--- EXERCISE SET ---
[A] Under the heading "Category: Efficiency, short term" in the Data Parallel Haskell work plan, list the name of every item.
[B] Answer these questions from the Data Parallel Haskell work plan, one answer per line and marked the same way:
(i) Which GHC release should the system be usable for small applications by?
(ii) What has been removed from the backend library?
(iii) What is [:n..m:] currently desugared to?

--- EXTRACT ---
---
Work plan for implementing Data Parallel Haskell [OUT OF DATE]
Issues that need discussion and planning
- Code blow up: Even for Quickhull, the generated Core is too much admit any sensible attempt at optimising it. This is our main road block at the moment.
- Unlifted functions: specify the exact behaviour of this optimisation and how the unliftedness of a named function is propagated across module boundaries.
- Get Quickhull to run fast.
- The system should be usable for small applications for the GHC 6.12 release.
Code blow up, Generate boilerplate with TH, Explicit shape information & Recycling for joinD
– status: partly implemented, but still needs serious work
- All segmented operations have been removed from the backend library.
- Roman currently adapts the vectoriser to make use of the separation of data and shape in the library. This turned out to be more work than expected, but it should also simplify the vectoriser.
- We still don't have the code blow up under control.
- Before any further major changes to the library, Roman needs to first re-arrange things such that the library boilerplate is generated, instead of being hardcode; otherwise, changes require a lot of tiresome code editing. This is partially done.
- New dictionary representation and optimisation – status: prototype shipped to Roman, seems to work. I am doing detailed perf comparisons before committing to HEAD. NB: We won't be able to make progress with benchmarks, before we can use the new inliner (currently we have no version that applies to the HEAD).
- Regular multi-dimensional arrays (language design and implementation) & Hierarchical matrix representation – status: partially implemented benchmark; regular multi-dimensional arrays are in an experimental state
- Desugaring comprehensions & Benchmark status – status: not started on comprehensions and waiting for code blow up to be improved before continuing with benchmarks
Category: Efficiency, short term (improve scalability and/or baseline performance of generated code):
- Recycling for joinD: Use Roman's recycling optimisation (PADL'09) to avoid copying in joinD.
- Test new inliner: Retest package dph with new inliner and the simplifier changes and try to simplify the library on the basis of these new phases.
- Desugaring comprehensions: The current desugaring of array comprehensions produces very inefficient code. This needs to be improved. In particular, the map/crossMap base case in dotP for x<-xs and use zipWith instead of map/zip. Moreover, [:n..m:] is being desugared to GHC.PArr.enumFromToP - it needs to use the implementation from the current dph backend instead.
---
--- RECORD EXCERPTS ---

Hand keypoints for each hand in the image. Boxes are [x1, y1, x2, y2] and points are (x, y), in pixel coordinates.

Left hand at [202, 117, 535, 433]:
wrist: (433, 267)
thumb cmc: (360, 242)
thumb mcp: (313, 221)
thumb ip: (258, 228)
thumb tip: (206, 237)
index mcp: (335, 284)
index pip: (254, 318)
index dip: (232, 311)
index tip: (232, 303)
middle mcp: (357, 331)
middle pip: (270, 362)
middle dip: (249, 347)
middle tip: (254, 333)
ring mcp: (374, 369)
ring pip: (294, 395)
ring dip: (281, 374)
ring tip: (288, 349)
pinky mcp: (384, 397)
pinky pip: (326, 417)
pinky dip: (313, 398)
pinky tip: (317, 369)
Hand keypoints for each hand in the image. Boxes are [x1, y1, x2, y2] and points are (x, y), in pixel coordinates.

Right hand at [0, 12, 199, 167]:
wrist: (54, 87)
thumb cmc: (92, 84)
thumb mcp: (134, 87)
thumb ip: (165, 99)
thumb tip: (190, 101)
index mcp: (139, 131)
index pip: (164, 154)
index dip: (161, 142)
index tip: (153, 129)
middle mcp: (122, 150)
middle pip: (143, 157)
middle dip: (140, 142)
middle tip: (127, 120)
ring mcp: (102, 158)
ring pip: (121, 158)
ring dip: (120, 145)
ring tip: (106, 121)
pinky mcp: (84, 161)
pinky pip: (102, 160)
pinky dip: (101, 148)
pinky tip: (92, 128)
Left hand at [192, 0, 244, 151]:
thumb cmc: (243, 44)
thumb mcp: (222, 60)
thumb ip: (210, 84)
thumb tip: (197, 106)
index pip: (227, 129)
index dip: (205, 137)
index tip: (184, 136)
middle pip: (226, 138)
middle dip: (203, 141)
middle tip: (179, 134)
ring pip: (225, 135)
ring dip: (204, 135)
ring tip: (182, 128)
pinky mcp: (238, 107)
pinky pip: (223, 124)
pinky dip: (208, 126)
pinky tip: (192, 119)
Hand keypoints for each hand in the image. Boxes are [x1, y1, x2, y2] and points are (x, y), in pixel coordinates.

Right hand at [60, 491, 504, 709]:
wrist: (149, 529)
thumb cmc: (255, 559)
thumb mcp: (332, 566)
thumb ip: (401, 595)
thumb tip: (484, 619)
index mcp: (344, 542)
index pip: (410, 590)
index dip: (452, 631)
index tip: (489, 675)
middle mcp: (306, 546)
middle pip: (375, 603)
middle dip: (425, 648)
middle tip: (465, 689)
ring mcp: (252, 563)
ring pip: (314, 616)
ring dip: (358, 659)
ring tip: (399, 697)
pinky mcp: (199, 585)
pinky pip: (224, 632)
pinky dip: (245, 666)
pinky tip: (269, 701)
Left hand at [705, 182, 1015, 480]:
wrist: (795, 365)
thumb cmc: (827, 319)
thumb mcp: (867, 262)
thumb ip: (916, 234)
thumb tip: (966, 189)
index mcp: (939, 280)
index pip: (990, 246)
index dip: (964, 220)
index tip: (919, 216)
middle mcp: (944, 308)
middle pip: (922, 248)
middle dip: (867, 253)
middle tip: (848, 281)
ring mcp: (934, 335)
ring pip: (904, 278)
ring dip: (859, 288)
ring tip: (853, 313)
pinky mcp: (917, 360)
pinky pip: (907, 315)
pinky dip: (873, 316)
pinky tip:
---
--- ANSWERS BY ITEM ---
[A]
- Recycling for joinD
- Test new inliner
- Desugaring comprehensions

[B]
(i) GHC 6.12
(ii) All segmented operations
(iii) GHC.PArr.enumFromToP